Many people use their cold process soap as a shampoo bar as well. But hair is different than skin, so you need to do a few things differently in order to have the best results. Most soap makers recommend:

  1. Formulating your recipe differently - both in terms of the oils chosen, but in the additives and superfat percentage
  2. Using a vinegar or citric acid rinse
  3. Knowing that some people's hair just doesn't work well with real soap - and being o.k. with going back to a standard surfactant-based shampoo. There are so many variants like the hardness of the water where you live and your particular hair type, that they just don't work for everyone.

RECIPES
First, for the best results on your hair, there are a few changes you can make to your regular soap recipe that will help your soap work better on hair. Castor oil makes great shampoo, as do the softer oils like avocado, canola and almond.
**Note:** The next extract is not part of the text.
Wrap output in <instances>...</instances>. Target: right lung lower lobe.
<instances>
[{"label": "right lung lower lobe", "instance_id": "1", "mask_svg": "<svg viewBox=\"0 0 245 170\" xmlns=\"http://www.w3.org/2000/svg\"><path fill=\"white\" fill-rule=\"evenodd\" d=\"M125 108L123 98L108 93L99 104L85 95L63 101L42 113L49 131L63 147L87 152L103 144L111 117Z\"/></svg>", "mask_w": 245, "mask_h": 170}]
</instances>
Here are three recipes to get you started. Feel free to customize them or use similar oils that you may have on hand. (For example you can easily substitute palm kernel for the coconut, or rice bran for the olive, or lard for the palm.)

I list the percentages as well as the ingredients to make a 2 lb batch of soap. They can be scaled up or down according to your needs.

Note: I've calculated the superfat/lye discount percentage at 6% for these recipes. Some people prefer a low (3% or so) superfat in their shampoo bars, others prefer a high (10-15%) superfat in their recipes. Give 6% a try and then adjust up or down depending on your preference. Be sure to always run your recipe through a lye calculator! These recipes will still all probably take at least 48 hours to harden in your soap mold.

Basic, mild shampoo recipe

  • 25% coconut oil
  • 25% olive oil
  • 20% castor oil
  • 15% canola oil
  • 15% palm oil
To make a 2-lb batch:
  • 5.8 ounces coconut oil
  • 5.8 ounces olive oil
  • 4.6 ounces castor oil
  • 3.5 ounces canola oil
  • 3.5 ounces palm oil
  • 3.2 ounces sodium hydroxide
  • 6.4 ounces water
  • 3/4 tsp of salt (to make the soap get harder quicker)
  • 1 tsp of sugar (to boost the lather)
  • 1 ounce of fragrance or essential oil blend
More high cleansing recipe
  • 30% coconut oil
  • 25% olive oil
  • 25% castor oil
  • 10% palm oil
  • 10% canola oil
To make a 2-lb batch:
  • 6.9 ounces coconut oil
  • 5.8 ounces olive oil
  • 5.8 ounces castor oil
  • 2.3 ounces palm oil
  • 2.3 ounces canola coil
  • 3.2 ounces sodium hydroxide
  • 6.4 ounces water
  • 3/4 tsp of salt (to make the soap get harder quicker)
  • 1 tsp of sugar (to boost the lather)
  • 1 ounce of fragrance or essential oil blend
Luxury shampoo recipe
  • 25% coconut oil
  • 20% olive oil
  • 20% castor oil
  • 10% canola oil
  • 10% avocado oil
  • 10% palm oil
  • 5% jojoba
To make a 2-lb batch:
  • 5.8 ounces coconut oil
  • 4.6 ounces olive oil
  • 4.6 ounces castor oil
  • 2.3 ounces canola oil
  • 2.3 ounces avocado oil
  • 2.3 ounces palm oil
  • 1.2 ounces jojoba
  • 3.1 ounces sodium hydroxide
  • 6.2 ounces water
  • 3/4 tsp of salt (to make the soap get harder quicker)
  • 1 tsp of sugar (to boost the lather)
  • 1 ounce of fragrance or essential oil blend
To make these soaps, follow basic soap making instructions. I've intentionally kept the amount of water in these recipes low, so that they will harden quicker in the molds. The high percentage of soft oils in the recipes can make them take a while to harden in the mold.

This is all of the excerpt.